Par le biais d’une initiative commune visant à combattre la pénurie de personnel qualifié en Suisse, la Confédération, les cantons et les partenaires sociaux se sont donné pour objectif d’atténuer ce problème. Afin de mieux exploiter le potentiel offert par la main-d’œuvre indigène, il est important de déterminer quelles professions présentent des signes objectifs d’un besoin en spécialistes croissant et difficile à couvrir. Le SECO a par conséquent fait développer un système d’indicateurs, dont les derniers résultats sont présentés sous la forme d’un rapport.

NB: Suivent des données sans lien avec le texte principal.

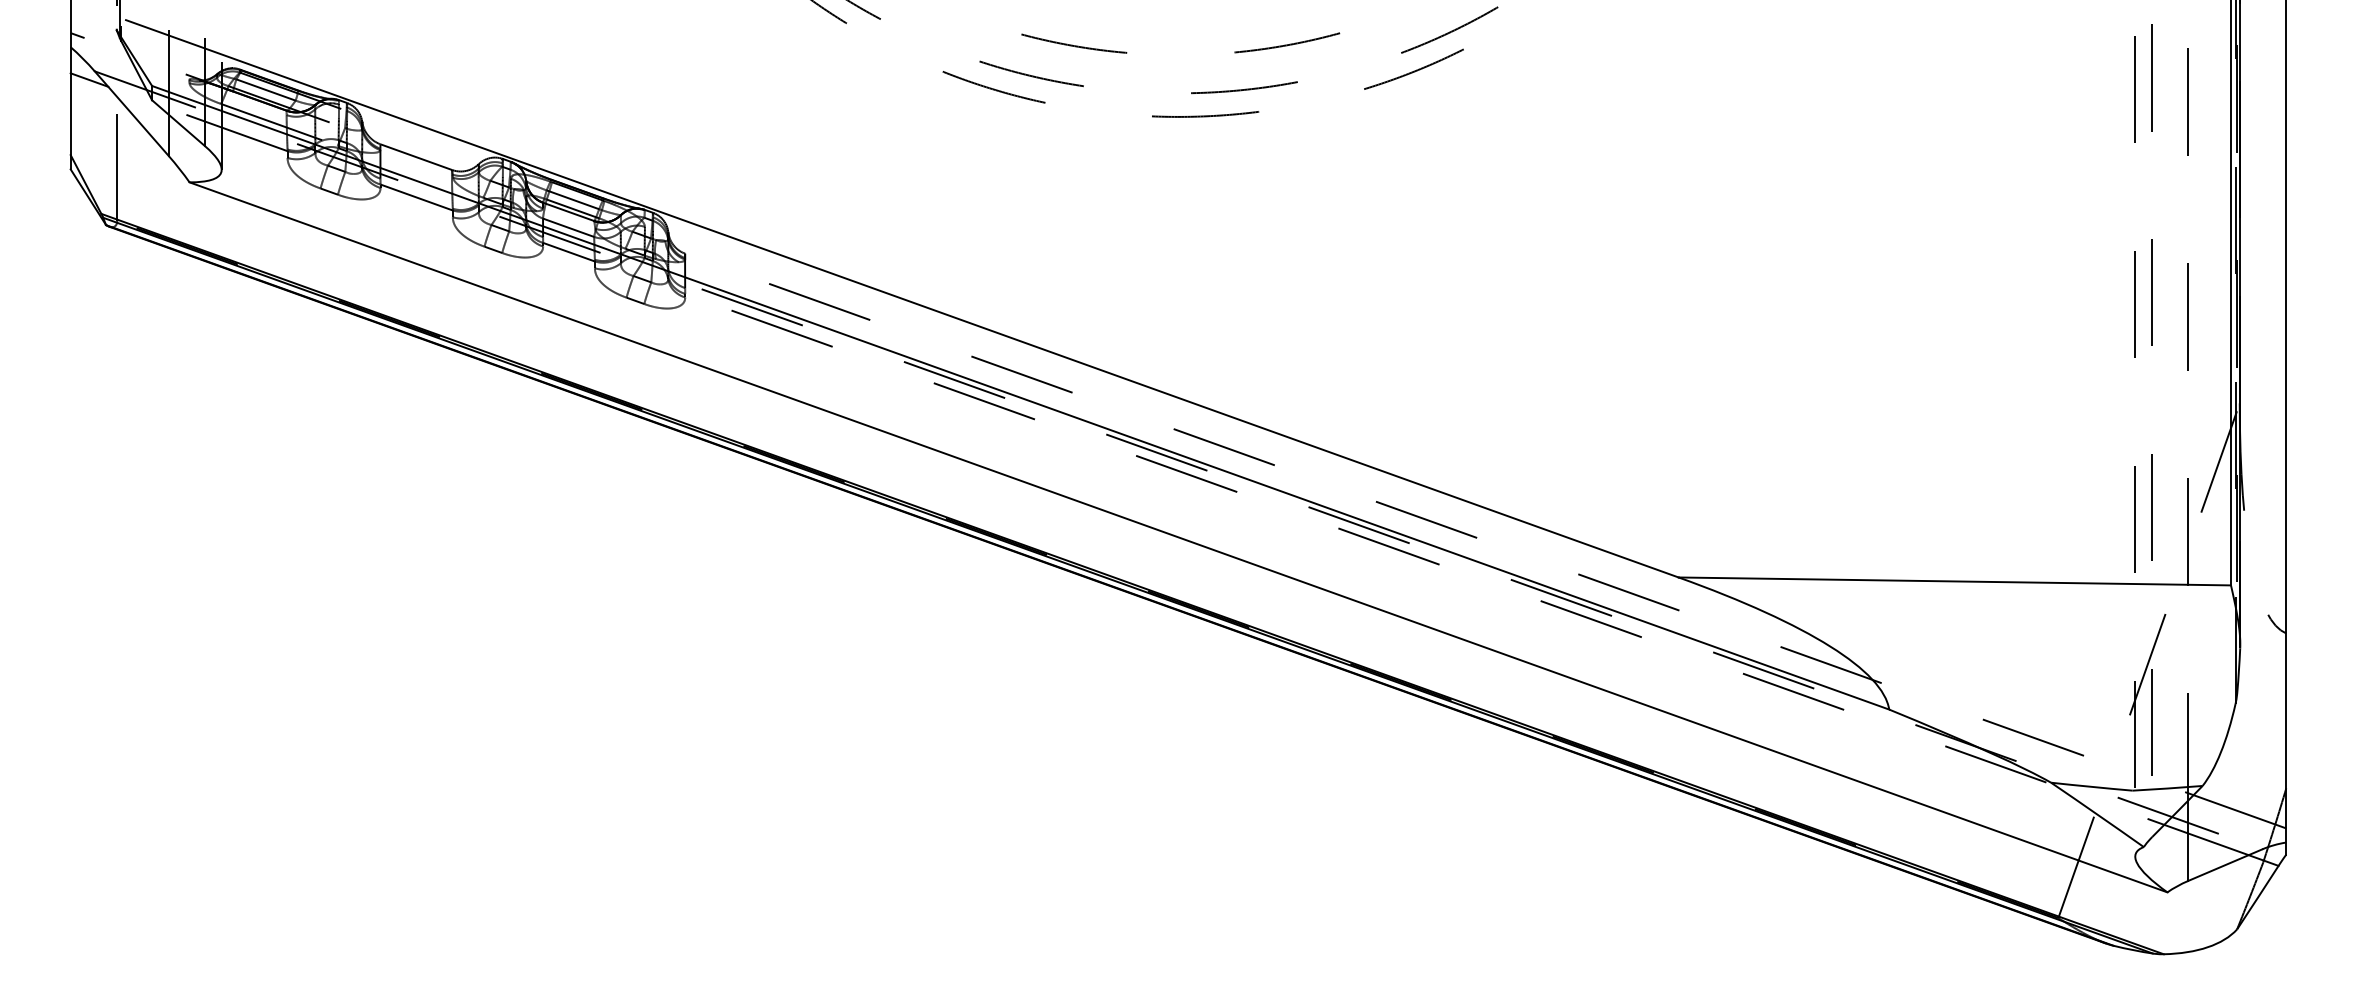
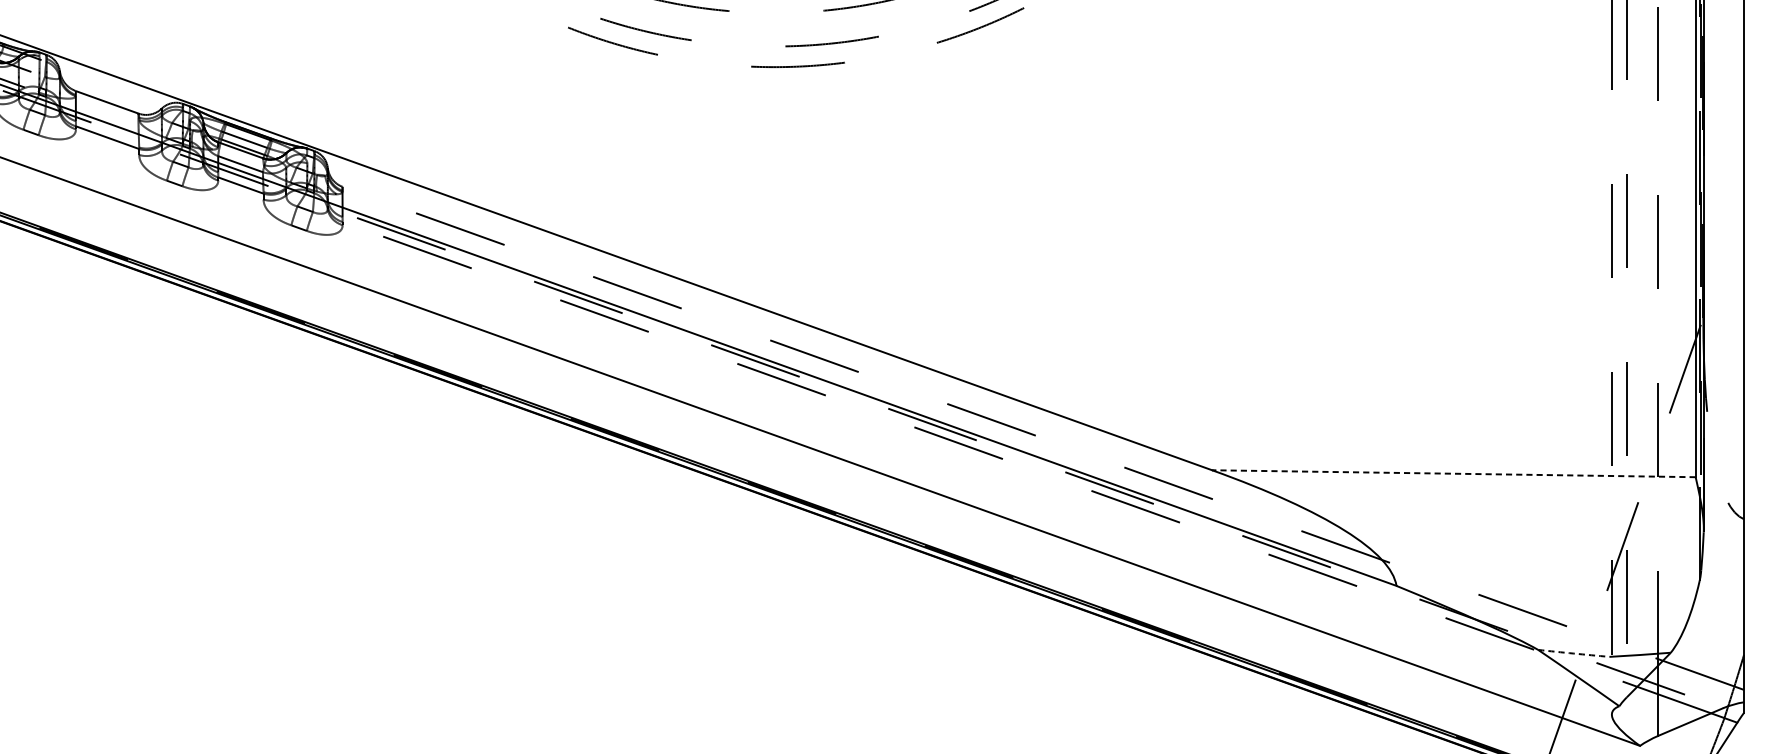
line: (1954, 581) -> (1453, 473), solid -> dashed
arc: (2091, 786) -> (1573, 653), solid -> dashed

Le système d’indicateurs met en lumière les différents aspects et formes de la pénurie de main-d’œuvre en Suisse dans tous les métiers. Il permet d’identifier les champs professionnels qui présentent des signes évidents d’un besoin croissant en spécialistes et d’une pénurie supérieure à la moyenne. Grâce aux différents indicateurs, il est possible de se forger une image plus précise de la situation dans chaque profession. A titre d’exemple, ces derniers mettent en évidence l’évolution de l’emploi dans une profession ces dix dernières années, le niveau du taux de chômage ou encore si, au cours des dix dernières années, le recours à des immigrés pour répondre au besoin en spécialistes a été supérieur à la moyenne.

Pour onze champs professionnels, le rapport montre également dans quelle mesure le potentiel existant est exploité et à quoi ressemble la structure par âge et par qualification. Pour chaque domaine, ces éléments indiquent des pistes à explorer pour mieux utiliser le potentiel indigène.

De manière générale, les champs professionnels susceptibles de connaître une pénurie de spécialistes ont tendance à mieux exploiter le potentiel offert par la main-d’œuvre indigène que les autres professions. C’est particulièrement vrai pour les métiers techniques. A l’inverse, certains champs disposent d’une marge de manœuvre plus grande pour augmenter le taux d’emploi ou le taux d’occupation moyen. Il s’agit par exemple des professions dans les domaines de la culture et de l’enseignement ou de la santé.

La majorité des professions identifiées susceptibles de connaître une pénurie nécessitent un niveau de qualification supérieur à la moyenne. Les taux les plus élevés de diplômés du degré tertiaire sont observés dans les domaines de l’ingénierie (85 %), de l’enseignement et de la formation (73 %) ainsi que de l’informatique (60 %). Dans neuf des onze classes de professions qui présentent des signes accrus de pénurie de spécialistes, la part des actifs occupés ayant suivi une formation tertiaire est supérieure à la moyenne générale de l’économie (33 %).

Le présent système d’indicateurs offre une vue d’ensemble de la pénurie de main-d’œuvre qualifiée en Suisse et propose des pistes à explorer pour désamorcer le problème dans différents champs professionnels. Il fournit donc une contribution à l’initiative visant à combattre la pénurie de personnel qualifié. Afin de mieux exploiter le potentiel indigène existant, cette initiative prévoit des dispositions pour, d’une part, mieux concilier le travail et la famille et, d’autre part, augmenter la participation au marché du travail des travailleurs âgés. Au chapitre de la formation et du perfectionnement, l’accent est mis sur le relèvement du niveau de qualification afin de répondre aux besoins du marché du travail.